** PROBLEM STATEMENT **
Make an exact copy of all the records that follow, apart from the pictures.

TASK INPUT Start Marker

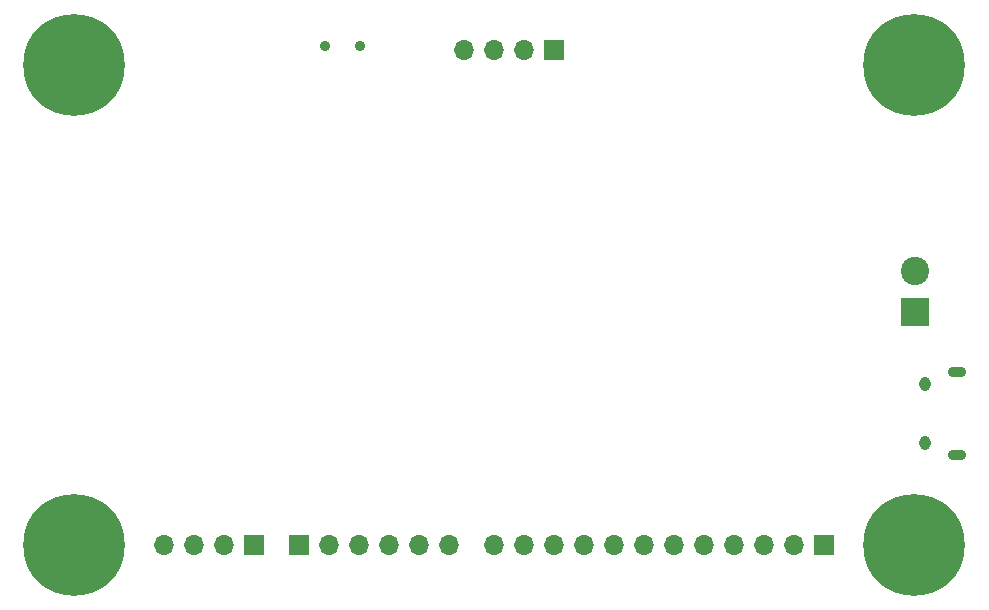
<source format=gbr>
%TF.GenerationSoftware,KiCad,Pcbnew,(6.0.6)*%
%TF.CreationDate,2023-08-27T23:28:48-04:00*%
%TF.ProjectId,STM32,53544d33-322e-46b6-9963-61645f706362,rev?*%
%TF.SameCoordinates,Original*%
%TF.FileFunction,Soldermask,Bot*%
%TF.FilePolarity,Negative*%
%FSLAX46Y46*%
G04 Gerber Fmt 4.6, Leading zero omitted, Abs format (unit mm)*
G04 Created by KiCad (PCBNEW (6.0.6)) date 2023-08-27 23:28:48*
%MOMM*%
%LPD*%
G01*
G04 APERTURE LIST*
%ADD10R,1.700000X1.700000*%
%ADD11O,1.700000X1.700000*%
%ADD12C,0.900000*%
%ADD13R,2.400000X2.400000*%
%ADD14C,2.400000*%
%ADD15C,8.600000*%
%ADD16O,0.950000X1.250000*%
%ADD17O,1.550000X0.890000*%
G04 APERTURE END LIST*
D10*
%TO.C,J6*%
X104130000Y-74930000D03*
D11*
X101590000Y-74930000D03*
X99050000Y-74930000D03*
X96510000Y-74930000D03*
%TD*%
D12*
%TO.C,SW1*%
X87711308Y-74600000D03*
X84711308Y-74600000D03*
%TD*%
D13*
%TO.C,J1*%
X134648944Y-97166594D03*
D14*
X134648944Y-93666594D03*
%TD*%
D10*
%TO.C,J5*%
X82550000Y-116840000D03*
D11*
X85090000Y-116840000D03*
X87630000Y-116840000D03*
X90170000Y-116840000D03*
X92710000Y-116840000D03*
X95250000Y-116840000D03*
%TD*%
D10*
%TO.C,J2*%
X127000000Y-116840000D03*
D11*
X124460000Y-116840000D03*
X121920000Y-116840000D03*
X119380000Y-116840000D03*
X116840000Y-116840000D03*
X114300000Y-116840000D03*
X111760000Y-116840000D03*
X109220000Y-116840000D03*
X106680000Y-116840000D03*
X104140000Y-116840000D03*
X101600000Y-116840000D03*
X99060000Y-116840000D03*
%TD*%
D12*
%TO.C,H2*%
X65780419Y-78480419D03*
X61219581Y-73919581D03*
X66725000Y-76200000D03*
X63500000Y-72975000D03*
X65780419Y-73919581D03*
X61219581Y-78480419D03*
D15*
X63500000Y-76200000D03*
D12*
X60275000Y-76200000D03*
X63500000Y-79425000D03*
%TD*%
D15*
%TO.C,H4*%
X134620000Y-116840000D03*
D12*
X136900419Y-114559581D03*
X136900419Y-119120419D03*
X134620000Y-113615000D03*
X132339581Y-119120419D03*
X131395000Y-116840000D03*
X132339581Y-114559581D03*
X134620000Y-120065000D03*
X137845000Y-116840000D03*
%TD*%
%TO.C,H1*%
X61219581Y-119120419D03*
X63500000Y-120065000D03*
X61219581Y-114559581D03*
X65780419Y-114559581D03*
D15*
X63500000Y-116840000D03*
D12*
X63500000Y-113615000D03*
X60275000Y-116840000D03*
X65780419Y-119120419D03*
X66725000Y-116840000D03*
%TD*%
D10*
%TO.C,J7*%
X78740000Y-116840000D03*
D11*
X76200000Y-116840000D03*
X73660000Y-116840000D03*
X71120000Y-116840000D03*
%TD*%
D12*
%TO.C,H3*%
X131395000Y-76200000D03*
X136900419Y-73919581D03*
X132339581Y-78480419D03*
X132339581Y-73919581D03*
X137845000Y-76200000D03*
X136900419Y-78480419D03*
X134620000Y-79425000D03*
D15*
X134620000Y-76200000D03*
D12*
X134620000Y-72975000D03*
%TD*%
D16*
%TO.C,J3*%
X135514065Y-108250371D03*
X135514065Y-103250371D03*
D17*
X138214065Y-109250371D03*
X138214065Y-102250371D03*
%TD*%
M02*

</source>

TASK INPUT End Marker

** SOLUTION **
<source format=gbr>
%TF.GenerationSoftware,KiCad,Pcbnew,(6.0.6)*%
%TF.CreationDate,2023-08-27T23:28:48-04:00*%
%TF.ProjectId,STM32,53544d33-322e-46b6-9963-61645f706362,rev?*%
%TF.SameCoordinates,Original*%
%TF.FileFunction,Soldermask,Bot*%
%TF.FilePolarity,Negative*%
%FSLAX46Y46*%
G04 Gerber Fmt 4.6, Leading zero omitted, Abs format (unit mm)*
G04 Created by KiCad (PCBNEW (6.0.6)) date 2023-08-27 23:28:48*
%MOMM*%
%LPD*%
G01*
G04 APERTURE LIST*
%ADD10R,1.700000X1.700000*%
%ADD11O,1.700000X1.700000*%
%ADD12C,0.900000*%
%ADD13R,2.400000X2.400000*%
%ADD14C,2.400000*%
%ADD15C,8.600000*%
%ADD16O,0.950000X1.250000*%
%ADD17O,1.550000X0.890000*%
G04 APERTURE END LIST*
D10*
%TO.C,J6*%
X104130000Y-74930000D03*
D11*
X101590000Y-74930000D03*
X99050000Y-74930000D03*
X96510000Y-74930000D03*
%TD*%
D12*
%TO.C,SW1*%
X87711308Y-74600000D03*
X84711308Y-74600000D03*
%TD*%
D13*
%TO.C,J1*%
X134648944Y-97166594D03*
D14*
X134648944Y-93666594D03*
%TD*%
D10*
%TO.C,J5*%
X82550000Y-116840000D03*
D11*
X85090000Y-116840000D03*
X87630000Y-116840000D03*
X90170000Y-116840000D03*
X92710000Y-116840000D03*
X95250000Y-116840000D03*
%TD*%
D10*
%TO.C,J2*%
X127000000Y-116840000D03*
D11*
X124460000Y-116840000D03*
X121920000Y-116840000D03*
X119380000Y-116840000D03*
X116840000Y-116840000D03*
X114300000Y-116840000D03*
X111760000Y-116840000D03*
X109220000Y-116840000D03*
X106680000Y-116840000D03*
X104140000Y-116840000D03*
X101600000Y-116840000D03*
X99060000Y-116840000D03*
%TD*%
D12*
%TO.C,H2*%
X65780419Y-78480419D03*
X61219581Y-73919581D03*
X66725000Y-76200000D03*
X63500000Y-72975000D03*
X65780419Y-73919581D03*
X61219581Y-78480419D03*
D15*
X63500000Y-76200000D03*
D12*
X60275000Y-76200000D03*
X63500000Y-79425000D03*
%TD*%
D15*
%TO.C,H4*%
X134620000Y-116840000D03*
D12*
X136900419Y-114559581D03*
X136900419Y-119120419D03*
X134620000Y-113615000D03*
X132339581Y-119120419D03*
X131395000Y-116840000D03*
X132339581Y-114559581D03*
X134620000Y-120065000D03*
X137845000Y-116840000D03*
%TD*%
%TO.C,H1*%
X61219581Y-119120419D03*
X63500000Y-120065000D03*
X61219581Y-114559581D03*
X65780419Y-114559581D03*
D15*
X63500000Y-116840000D03*
D12*
X63500000Y-113615000D03*
X60275000Y-116840000D03*
X65780419Y-119120419D03*
X66725000Y-116840000D03*
%TD*%
D10*
%TO.C,J7*%
X78740000Y-116840000D03*
D11*
X76200000Y-116840000D03*
X73660000Y-116840000D03*
X71120000Y-116840000D03*
%TD*%
D12*
%TO.C,H3*%
X131395000Y-76200000D03*
X136900419Y-73919581D03*
X132339581Y-78480419D03*
X132339581Y-73919581D03*
X137845000Y-76200000D03*
X136900419Y-78480419D03*
X134620000Y-79425000D03*
D15*
X134620000Y-76200000D03*
D12*
X134620000Y-72975000D03*
%TD*%
D16*
%TO.C,J3*%
X135514065Y-108250371D03*
X135514065Y-103250371D03*
D17*
X138214065Y-109250371D03*
X138214065Y-102250371D03*
%TD*%
M02*

</source>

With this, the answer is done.